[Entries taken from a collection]
* * * * * * * * *

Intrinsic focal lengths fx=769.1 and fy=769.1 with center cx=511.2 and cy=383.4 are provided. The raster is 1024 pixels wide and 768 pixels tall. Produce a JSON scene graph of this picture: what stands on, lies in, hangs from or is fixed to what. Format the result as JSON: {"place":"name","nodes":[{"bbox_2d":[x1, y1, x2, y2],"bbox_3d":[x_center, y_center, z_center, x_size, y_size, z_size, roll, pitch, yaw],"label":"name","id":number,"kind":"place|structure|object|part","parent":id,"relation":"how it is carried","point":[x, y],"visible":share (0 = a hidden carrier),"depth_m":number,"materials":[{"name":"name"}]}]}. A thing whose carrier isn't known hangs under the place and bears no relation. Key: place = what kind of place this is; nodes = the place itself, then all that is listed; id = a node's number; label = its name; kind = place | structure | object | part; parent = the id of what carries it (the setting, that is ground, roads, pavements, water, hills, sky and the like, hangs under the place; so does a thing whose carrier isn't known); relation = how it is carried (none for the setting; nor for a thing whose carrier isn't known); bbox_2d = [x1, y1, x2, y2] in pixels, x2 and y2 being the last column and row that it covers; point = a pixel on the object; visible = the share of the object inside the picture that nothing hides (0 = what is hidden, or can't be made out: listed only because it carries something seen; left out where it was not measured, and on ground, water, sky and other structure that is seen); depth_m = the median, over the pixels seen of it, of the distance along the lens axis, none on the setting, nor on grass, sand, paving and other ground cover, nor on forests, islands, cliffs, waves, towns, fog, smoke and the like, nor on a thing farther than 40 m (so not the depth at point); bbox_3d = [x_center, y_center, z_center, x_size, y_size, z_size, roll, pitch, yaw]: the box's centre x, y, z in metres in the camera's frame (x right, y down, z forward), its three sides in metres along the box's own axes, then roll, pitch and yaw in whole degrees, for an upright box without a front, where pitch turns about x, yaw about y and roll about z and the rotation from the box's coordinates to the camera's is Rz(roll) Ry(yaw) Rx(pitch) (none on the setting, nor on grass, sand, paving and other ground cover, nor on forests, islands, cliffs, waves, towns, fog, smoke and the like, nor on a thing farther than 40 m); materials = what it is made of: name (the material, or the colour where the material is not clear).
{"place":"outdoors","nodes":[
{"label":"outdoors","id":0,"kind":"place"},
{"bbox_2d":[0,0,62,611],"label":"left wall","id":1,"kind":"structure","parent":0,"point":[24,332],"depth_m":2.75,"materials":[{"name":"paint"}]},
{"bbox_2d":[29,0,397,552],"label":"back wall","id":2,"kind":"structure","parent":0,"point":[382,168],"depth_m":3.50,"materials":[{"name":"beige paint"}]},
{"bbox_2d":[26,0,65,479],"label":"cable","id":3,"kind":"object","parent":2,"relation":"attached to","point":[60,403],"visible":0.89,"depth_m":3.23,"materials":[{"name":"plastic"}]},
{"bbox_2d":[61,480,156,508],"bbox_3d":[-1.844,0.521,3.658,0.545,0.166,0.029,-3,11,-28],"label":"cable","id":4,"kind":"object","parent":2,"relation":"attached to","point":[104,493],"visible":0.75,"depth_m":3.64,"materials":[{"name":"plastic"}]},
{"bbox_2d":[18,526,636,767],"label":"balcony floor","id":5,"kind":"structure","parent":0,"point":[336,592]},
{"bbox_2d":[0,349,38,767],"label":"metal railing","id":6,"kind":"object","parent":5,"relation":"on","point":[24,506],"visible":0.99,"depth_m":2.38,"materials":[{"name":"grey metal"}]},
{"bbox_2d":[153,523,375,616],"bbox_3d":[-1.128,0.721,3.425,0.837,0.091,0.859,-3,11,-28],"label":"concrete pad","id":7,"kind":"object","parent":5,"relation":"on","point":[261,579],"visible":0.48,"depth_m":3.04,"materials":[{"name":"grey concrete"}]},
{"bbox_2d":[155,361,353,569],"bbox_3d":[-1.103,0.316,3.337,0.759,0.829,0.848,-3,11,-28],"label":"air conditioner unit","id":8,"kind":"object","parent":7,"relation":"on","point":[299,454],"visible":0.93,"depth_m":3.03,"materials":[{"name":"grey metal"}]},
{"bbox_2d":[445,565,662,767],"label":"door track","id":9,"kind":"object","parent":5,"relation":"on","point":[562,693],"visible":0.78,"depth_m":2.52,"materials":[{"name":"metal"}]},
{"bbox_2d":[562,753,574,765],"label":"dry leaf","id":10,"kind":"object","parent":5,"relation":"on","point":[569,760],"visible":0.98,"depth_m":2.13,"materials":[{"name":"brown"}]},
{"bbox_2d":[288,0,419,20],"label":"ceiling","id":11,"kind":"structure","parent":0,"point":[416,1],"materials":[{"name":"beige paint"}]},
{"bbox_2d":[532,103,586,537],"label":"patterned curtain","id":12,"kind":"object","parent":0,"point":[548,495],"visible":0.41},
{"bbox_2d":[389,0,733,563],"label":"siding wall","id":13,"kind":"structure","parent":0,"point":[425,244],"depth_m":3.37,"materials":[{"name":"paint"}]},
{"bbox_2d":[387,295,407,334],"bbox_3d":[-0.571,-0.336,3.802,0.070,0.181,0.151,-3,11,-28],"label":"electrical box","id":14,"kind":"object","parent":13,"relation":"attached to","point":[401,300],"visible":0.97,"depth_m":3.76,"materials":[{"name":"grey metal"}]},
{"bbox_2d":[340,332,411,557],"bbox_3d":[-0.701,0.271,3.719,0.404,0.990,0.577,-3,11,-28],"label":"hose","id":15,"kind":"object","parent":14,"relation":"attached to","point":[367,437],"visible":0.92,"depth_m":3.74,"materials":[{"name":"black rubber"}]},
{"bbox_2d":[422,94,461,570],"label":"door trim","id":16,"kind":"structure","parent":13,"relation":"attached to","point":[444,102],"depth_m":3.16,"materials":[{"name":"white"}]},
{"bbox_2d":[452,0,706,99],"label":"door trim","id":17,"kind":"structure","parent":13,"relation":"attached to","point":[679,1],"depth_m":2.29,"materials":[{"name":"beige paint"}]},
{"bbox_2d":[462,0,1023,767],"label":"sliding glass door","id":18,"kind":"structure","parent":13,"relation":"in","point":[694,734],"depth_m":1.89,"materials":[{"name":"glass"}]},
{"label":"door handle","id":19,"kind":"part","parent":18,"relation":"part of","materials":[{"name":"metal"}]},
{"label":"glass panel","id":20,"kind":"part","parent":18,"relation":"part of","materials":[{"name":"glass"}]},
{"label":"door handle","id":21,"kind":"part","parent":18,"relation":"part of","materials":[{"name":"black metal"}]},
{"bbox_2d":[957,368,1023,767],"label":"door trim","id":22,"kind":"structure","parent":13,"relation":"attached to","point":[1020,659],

* * * * * * * * *

Task goal: Output the entire data exactly, line for line.

Finished exercise:
Intrinsic focal lengths fx=769.1 and fy=769.1 with center cx=511.2 and cy=383.4 are provided. The raster is 1024 pixels wide and 768 pixels tall. Produce a JSON scene graph of this picture: what stands on, lies in, hangs from or is fixed to what. Format the result as JSON: {"place":"name","nodes":[{"bbox_2d":[x1, y1, x2, y2],"bbox_3d":[x_center, y_center, z_center, x_size, y_size, z_size, roll, pitch, yaw],"label":"name","id":number,"kind":"place|structure|object|part","parent":id,"relation":"how it is carried","point":[x, y],"visible":share (0 = a hidden carrier),"depth_m":number,"materials":[{"name":"name"}]}]}. A thing whose carrier isn't known hangs under the place and bears no relation. Key: place = what kind of place this is; nodes = the place itself, then all that is listed; id = a node's number; label = its name; kind = place | structure | object | part; parent = the id of what carries it (the setting, that is ground, roads, pavements, water, hills, sky and the like, hangs under the place; so does a thing whose carrier isn't known); relation = how it is carried (none for the setting; nor for a thing whose carrier isn't known); bbox_2d = [x1, y1, x2, y2] in pixels, x2 and y2 being the last column and row that it covers; point = a pixel on the object; visible = the share of the object inside the picture that nothing hides (0 = what is hidden, or can't be made out: listed only because it carries something seen; left out where it was not measured, and on ground, water, sky and other structure that is seen); depth_m = the median, over the pixels seen of it, of the distance along the lens axis, none on the setting, nor on grass, sand, paving and other ground cover, nor on forests, islands, cliffs, waves, towns, fog, smoke and the like, nor on a thing farther than 40 m (so not the depth at point); bbox_3d = [x_center, y_center, z_center, x_size, y_size, z_size, roll, pitch, yaw]: the box's centre x, y, z in metres in the camera's frame (x right, y down, z forward), its three sides in metres along the box's own axes, then roll, pitch and yaw in whole degrees, for an upright box without a front, where pitch turns about x, yaw about y and roll about z and the rotation from the box's coordinates to the camera's is Rz(roll) Ry(yaw) Rx(pitch) (none on the setting, nor on grass, sand, paving and other ground cover, nor on forests, islands, cliffs, waves, towns, fog, smoke and the like, nor on a thing farther than 40 m); materials = what it is made of: name (the material, or the colour where the material is not clear).
{"place":"outdoors","nodes":[
{"label":"outdoors","id":0,"kind":"place"},
{"bbox_2d":[0,0,62,611],"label":"left wall","id":1,"kind":"structure","parent":0,"point":[24,332],"depth_m":2.75,"materials":[{"name":"paint"}]},
{"bbox_2d":[29,0,397,552],"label":"back wall","id":2,"kind":"structure","parent":0,"point":[382,168],"depth_m":3.50,"materials":[{"name":"beige paint"}]},
{"bbox_2d":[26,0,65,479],"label":"cable","id":3,"kind":"object","parent":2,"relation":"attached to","point":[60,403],"visible":0.89,"depth_m":3.23,"materials":[{"name":"plastic"}]},
{"bbox_2d":[61,480,156,508],"bbox_3d":[-1.844,0.521,3.658,0.545,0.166,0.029,-3,11,-28],"label":"cable","id":4,"kind":"object","parent":2,"relation":"attached to","point":[104,493],"visible":0.75,"depth_m":3.64,"materials":[{"name":"plastic"}]},
{"bbox_2d":[18,526,636,767],"label":"balcony floor","id":5,"kind":"structure","parent":0,"point":[336,592]},
{"bbox_2d":[0,349,38,767],"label":"metal railing","id":6,"kind":"object","parent":5,"relation":"on","point":[24,506],"visible":0.99,"depth_m":2.38,"materials":[{"name":"grey metal"}]},
{"bbox_2d":[153,523,375,616],"bbox_3d":[-1.128,0.721,3.425,0.837,0.091,0.859,-3,11,-28],"label":"concrete pad","id":7,"kind":"object","parent":5,"relation":"on","point":[261,579],"visible":0.48,"depth_m":3.04,"materials":[{"name":"grey concrete"}]},
{"bbox_2d":[155,361,353,569],"bbox_3d":[-1.103,0.316,3.337,0.759,0.829,0.848,-3,11,-28],"label":"air conditioner unit","id":8,"kind":"object","parent":7,"relation":"on","point":[299,454],"visible":0.93,"depth_m":3.03,"materials":[{"name":"grey metal"}]},
{"bbox_2d":[445,565,662,767],"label":"door track","id":9,"kind":"object","parent":5,"relation":"on","point":[562,693],"visible":0.78,"depth_m":2.52,"materials":[{"name":"metal"}]},
{"bbox_2d":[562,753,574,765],"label":"dry leaf","id":10,"kind":"object","parent":5,"relation":"on","point":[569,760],"visible":0.98,"depth_m":2.13,"materials":[{"name":"brown"}]},
{"bbox_2d":[288,0,419,20],"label":"ceiling","id":11,"kind":"structure","parent":0,"point":[416,1],"materials":[{"name":"beige paint"}]},
{"bbox_2d":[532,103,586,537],"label":"patterned curtain","id":12,"kind":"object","parent":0,"point":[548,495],"visible":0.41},
{"bbox_2d":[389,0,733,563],"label":"siding wall","id":13,"kind":"structure","parent":0,"point":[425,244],"depth_m":3.37,"materials":[{"name":"paint"}]},
{"bbox_2d":[387,295,407,334],"bbox_3d":[-0.571,-0.336,3.802,0.070,0.181,0.151,-3,11,-28],"label":"electrical box","id":14,"kind":"object","parent":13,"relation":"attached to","point":[401,300],"visible":0.97,"depth_m":3.76,"materials":[{"name":"grey metal"}]},
{"bbox_2d":[340,332,411,557],"bbox_3d":[-0.701,0.271,3.719,0.404,0.990,0.577,-3,11,-28],"label":"hose","id":15,"kind":"object","parent":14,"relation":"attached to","point":[367,437],"visible":0.92,"depth_m":3.74,"materials":[{"name":"black rubber"}]},
{"bbox_2d":[422,94,461,570],"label":"door trim","id":16,"kind":"structure","parent":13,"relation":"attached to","point":[444,102],"depth_m":3.16,"materials":[{"name":"white"}]},
{"bbox_2d":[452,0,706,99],"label":"door trim","id":17,"kind":"structure","parent":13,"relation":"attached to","point":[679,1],"depth_m":2.29,"materials":[{"name":"beige paint"}]},
{"bbox_2d":[462,0,1023,767],"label":"sliding glass door","id":18,"kind":"structure","parent":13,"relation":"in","point":[694,734],"depth_m":1.89,"materials":[{"name":"glass"}]},
{"label":"door handle","id":19,"kind":"part","parent":18,"relation":"part of","materials":[{"name":"metal"}]},
{"label":"glass panel","id":20,"kind":"part","parent":18,"relation":"part of","materials":[{"name":"glass"}]},
{"label":"door handle","id":21,"kind":"part","parent":18,"relation":"part of","materials":[{"name":"black metal"}]},
{"bbox_2d":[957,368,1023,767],"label":"door trim","id":22,"kind":"structure","parent":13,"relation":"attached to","point":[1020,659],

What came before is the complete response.